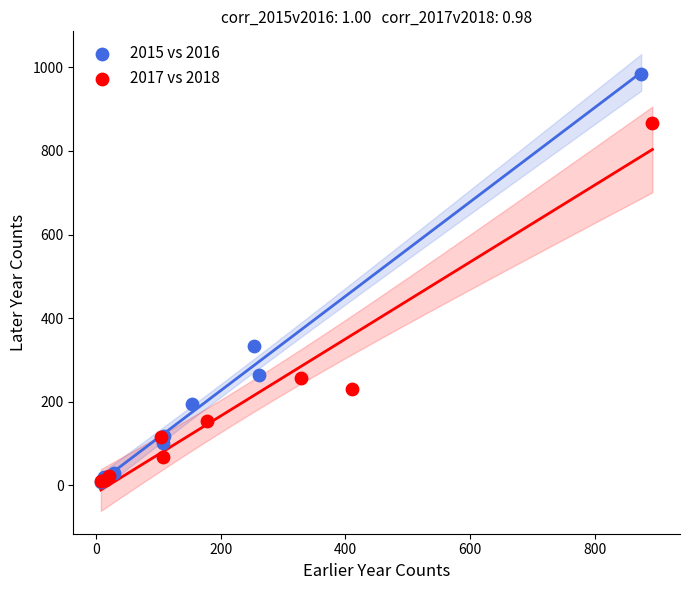

Which series reaches the maximum Y coordinate?

2015 vs 2016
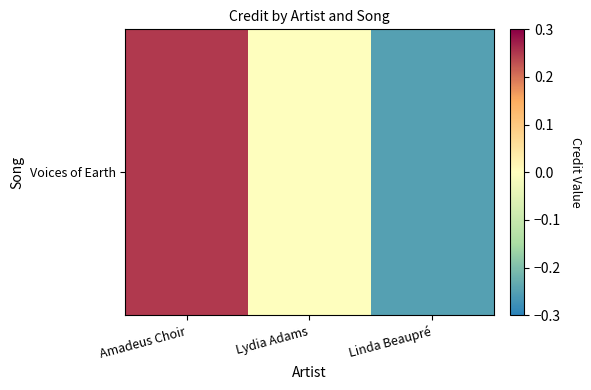

Rank the categories by value from highest to lowest.

Amadeus Choir, Lydia Adams, Linda Beaupré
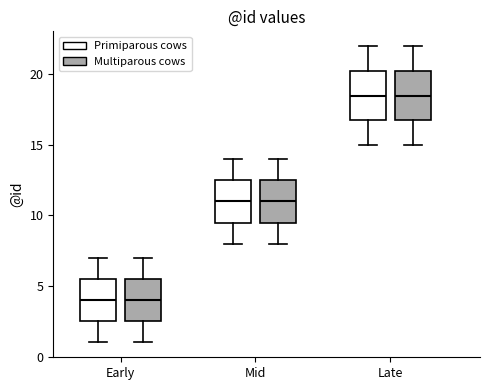

Reading left to right, read every box against the y-axis: the position of its median line, the range the box covers, and the ends of its whiskers. The values are not printed on the chart, so give them approximately, as read against the axis.

Early (Primiparous cows): median 4.0, box 2.5 to 5.5, whiskers 1.0 to 7.0
Early (Multiparous cows): median 4.0, box 2.5 to 5.5, whiskers 1.0 to 7.0
Mid (Primiparous cows): median 11.0, box 9.5 to 12.5, whiskers 8.0 to 14.0
Mid (Multiparous cows): median 11.0, box 9.5 to 12.5, whiskers 8.0 to 14.0
Late (Primiparous cows): median 18.5, box 17.0 to 20.5, whiskers 15.0 to 22.0
Late (Multiparous cows): median 18.5, box 17.0 to 20.5, whiskers 15.0 to 22.0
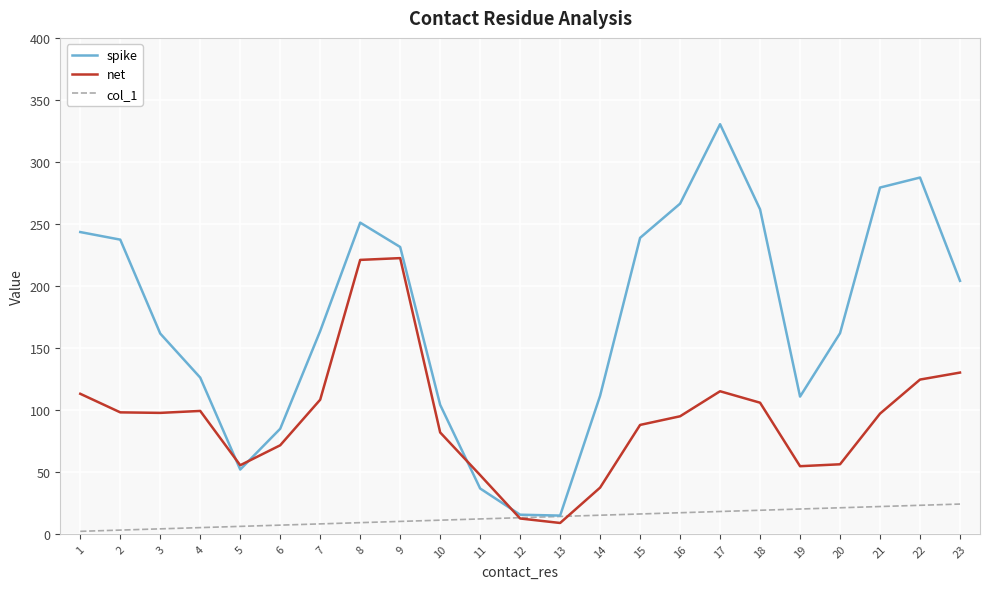

Which label corresponds to the largest value in the chart?

17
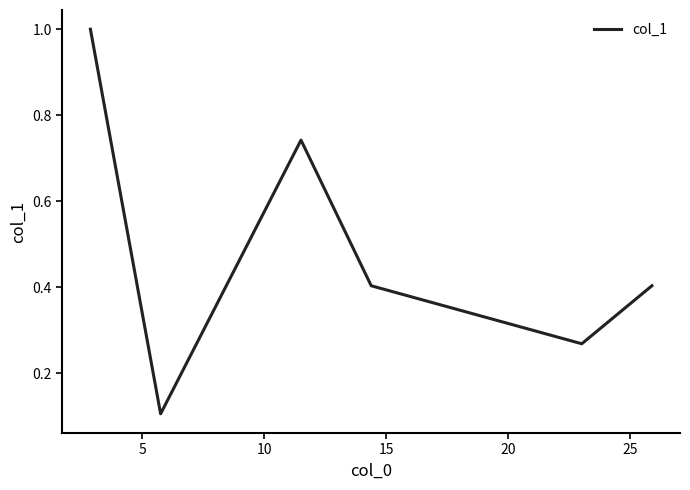

What is the average value?

0.5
====
▸ **REQUEST**
Gather every line in the entries above that contains the word "cows", treating uppercase and lowercase letters as different.

▸ **WORKED SOLUTION**
Early (Primiparous cows): median 4.0, box 2.5 to 5.5, whiskers 1.0 to 7.0
Early (Multiparous cows): median 4.0, box 2.5 to 5.5, whiskers 1.0 to 7.0
Mid (Primiparous cows): median 11.0, box 9.5 to 12.5, whiskers 8.0 to 14.0
Mid (Multiparous cows): median 11.0, box 9.5 to 12.5, whiskers 8.0 to 14.0
Late (Primiparous cows): median 18.5, box 17.0 to 20.5, whiskers 15.0 to 22.0
Late (Multiparous cows): median 18.5, box 17.0 to 20.5, whiskers 15.0 to 22.0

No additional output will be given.